[Date Prev][Date Next][Thread Prev][Thread Next][Date Index][Thread Index]
Re: Proposed alternative encoding for stray UTF-8 bytes in strings
From: |
felix . winkelmann |
Subject: |
Re: Proposed alternative encoding for stray UTF-8 bytes in strings |
Date: |
Mon, 27 Nov 2023 13:49:00 +0100 |
> From the unicode-transition page:
>
> The strategy that I favor in the moment is to handle all string data
> > injected into the system transparently, the actual bytes are unchanged and
> > unexpected UTF-8 bytes are decoded and marked as a U+DC80 - U+DCFF (low,
> > trailing) UTF-16 surrogate pair half.
>
>
> The trouble with this is that it means the internal representation is no
> longer valid UTF-8, which may cause problems down the line, since it is
> exposed to anyone dealing with bytevectors.
>
> There is an alternative based on the little-known "noncharacter" range.
> Despite the name, these really are perfectly valid characters, but Unicode
> guarantees that they will never be assigned to anything in the Real World
> and are reserved for internal use.[1] I propose using them instead of the
> surrogate space.

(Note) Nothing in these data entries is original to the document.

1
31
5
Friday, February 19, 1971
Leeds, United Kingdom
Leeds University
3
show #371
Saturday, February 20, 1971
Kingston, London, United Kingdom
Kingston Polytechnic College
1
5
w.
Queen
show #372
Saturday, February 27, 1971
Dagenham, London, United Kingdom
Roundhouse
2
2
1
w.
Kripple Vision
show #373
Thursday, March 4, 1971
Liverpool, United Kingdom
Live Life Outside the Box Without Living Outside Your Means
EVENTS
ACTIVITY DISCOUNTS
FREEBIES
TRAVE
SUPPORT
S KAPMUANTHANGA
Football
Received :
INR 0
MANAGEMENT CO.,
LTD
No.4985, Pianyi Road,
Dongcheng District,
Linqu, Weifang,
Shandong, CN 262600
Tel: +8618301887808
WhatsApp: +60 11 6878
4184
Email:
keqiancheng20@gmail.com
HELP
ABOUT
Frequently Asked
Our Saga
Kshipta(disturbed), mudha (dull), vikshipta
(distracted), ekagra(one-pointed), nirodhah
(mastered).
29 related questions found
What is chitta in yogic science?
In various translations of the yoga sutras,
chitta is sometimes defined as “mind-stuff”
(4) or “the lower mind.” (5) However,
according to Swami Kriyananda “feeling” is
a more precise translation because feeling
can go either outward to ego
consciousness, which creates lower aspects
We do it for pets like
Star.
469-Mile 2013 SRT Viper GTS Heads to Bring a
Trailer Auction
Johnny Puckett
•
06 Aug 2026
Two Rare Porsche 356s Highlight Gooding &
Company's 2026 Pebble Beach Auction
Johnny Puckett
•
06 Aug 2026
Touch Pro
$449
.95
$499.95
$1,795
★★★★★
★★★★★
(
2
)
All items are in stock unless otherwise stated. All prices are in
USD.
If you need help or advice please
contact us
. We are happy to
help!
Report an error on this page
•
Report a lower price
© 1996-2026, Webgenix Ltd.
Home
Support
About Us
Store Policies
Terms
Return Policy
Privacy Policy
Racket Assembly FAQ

Unfortunately there aren't enough of them to assign one
> to each possible stray byte, but we can assign one to each high and low
> nybble of each stray byte, analogously to the way Planes 1 to 1F are
> handled in UTF-16.
>
> Specifically, given a stray byte whose hex representation is xy, we decode
> it as the UTF-8 equivalent of U+FDDx U+FDEy, which is EF B7 9x EF B7 Ay in
> the internal encoding, which is now valid UTF-8. If any of these
> noncharacters (coming from a UTF-8 or UTF-16 source) is to be decoded, we
> escape it with the UTF-8 representation of U+FFFE, which is EF BF BE, so
> that (say) external U+FDDA is decoded as EF BF BE EF B7 AA. U+FFFE is also
> used to escape itself, so it becomes EF BF BE EF BF BE internally.

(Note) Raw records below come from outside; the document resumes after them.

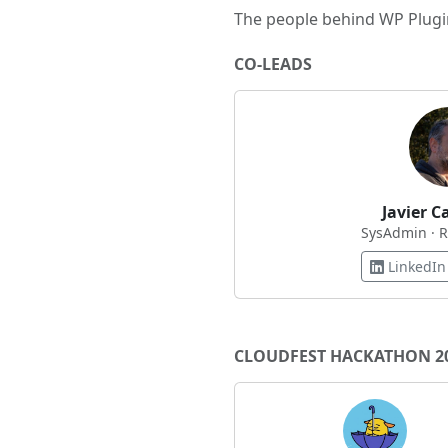
The people behind WP Plugin
CO-LEADS
Javier C
SysAdmin · 
LinkedIn
CLOUDFEST HACKATHON 2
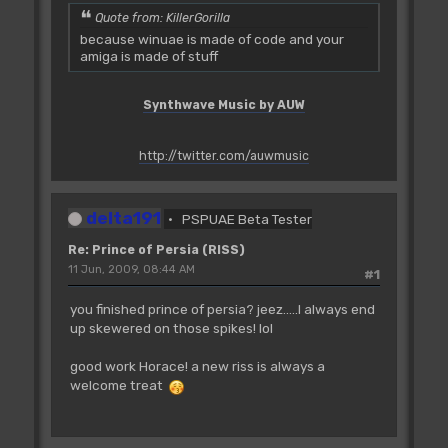
Quote from: KillerGorilla
because winuae is made of code and your
amiga is made of stuff
Synthwave Music by AUW
http://twitter.com/auwmusic
delta191
PSPUAE Beta Tester
Re: Prince of Persia (RISS)
11 Jun, 2009, 08:44 AM
#1
you finished prince of persia? jeez.....I always end
up skewered on those spikes! lol
good work Horace! a new riss is always a
welcome treat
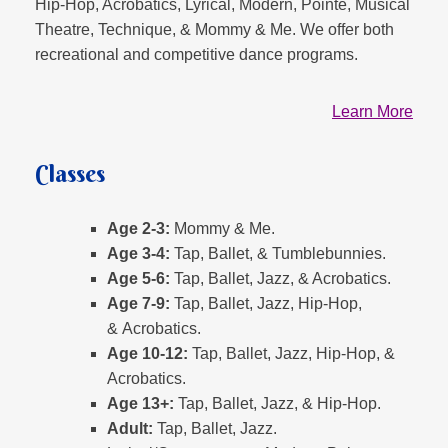
Hip-Hop, Acrobatics, Lyrical, Modern, Pointe, Musical
Theatre, Technique, & Mommy & Me. We offer both
recreational and competitive dance programs.
Learn More
Classes
Age 2-3:
Mommy & Me.
Age 3-4:
Tap, Ballet, & Tumblebunnies.
Age 5-6:
Tap, Ballet, Jazz, & Acrobatics.
Age 7-9:
Tap, Ballet, Jazz, Hip-Hop,
& Acrobatics.
Age 10-12:
Tap, Ballet, Jazz, Hip-Hop, &
Acrobatics.
Age 13+:
Tap, Ballet, Jazz, & Hip-Hop.
Adult:
Tap, Ballet, Jazz.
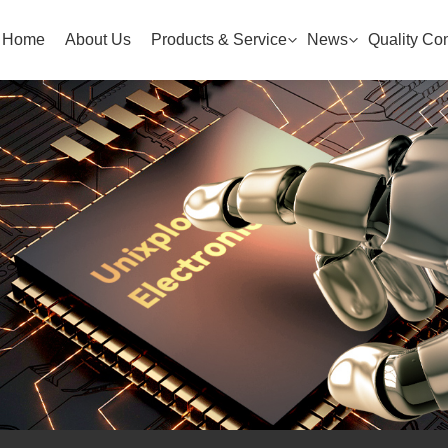
Home
About Us
Products & Service
News
Quality Con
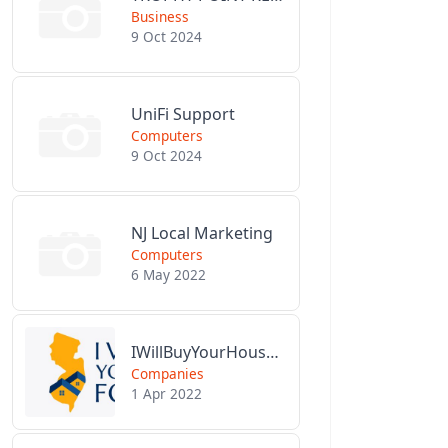
Business
9 Oct 2024
UniFi Support
Computers
9 Oct 2024
NJ Local Marketing
Computers
6 May 2022
IWillBuyYourHouseForCash.com
Companies
1 Apr 2022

This is indeed a clever idea, thanks for pointing this out. I thought about
this and it seems that it might not be necessary to worry about the internal
encoding, as the current approach tries to handle strings received from the
OS in a transparent manner.
There is no translation step, as all strings are by default assumed to be
UTF-8, with the exception of strings read from ports that have an explicit
binary/latin-1 encoding. The U+DCxx only is relevant at the point of decoding,
when we extract characters from the underlying bytevector, it never appears
in the internal representation of a string itself. So, if we receive a
string (say a filename from a directory-read operation), it may or may not
be valid UTF-8, but it will be kept as the same sequence of bytes.

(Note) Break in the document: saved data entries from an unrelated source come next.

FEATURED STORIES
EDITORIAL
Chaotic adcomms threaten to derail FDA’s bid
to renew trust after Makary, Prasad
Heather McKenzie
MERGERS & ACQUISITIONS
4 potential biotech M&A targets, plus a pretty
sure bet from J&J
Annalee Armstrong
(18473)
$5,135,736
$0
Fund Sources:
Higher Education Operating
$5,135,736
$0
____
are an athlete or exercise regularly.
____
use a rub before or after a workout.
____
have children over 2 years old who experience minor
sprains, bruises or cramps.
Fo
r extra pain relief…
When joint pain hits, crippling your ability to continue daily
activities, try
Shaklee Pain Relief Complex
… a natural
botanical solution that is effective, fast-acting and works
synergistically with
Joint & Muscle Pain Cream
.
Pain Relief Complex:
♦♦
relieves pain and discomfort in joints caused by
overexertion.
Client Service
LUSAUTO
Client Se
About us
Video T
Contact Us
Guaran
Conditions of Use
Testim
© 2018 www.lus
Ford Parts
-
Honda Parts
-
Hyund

This also applies to "string->utf8", which just produces a copy of the
internal bytevector, regardless of whether the string contains invalid
sequences or not. R7RS doesn't state (to my knowledge) any requirements
regarding
the result of this procedure. It says "it is an error" for a string to
contain any "forbidden" characters, but, as I understand it, what is or
is not forbidden, is up to the implementation.
This may be insufficient (I'm not a UNICODE-lawyer), but appears to me
compatible to the standard, has a low overhead and has the advantage that we
don't have
to worry about what encoding OS-sources of strings (other than ports) may have.
Perhaps you can clarify what you mean when you say that this can
cause problems when dealing with bytevectors?
cheers,
felix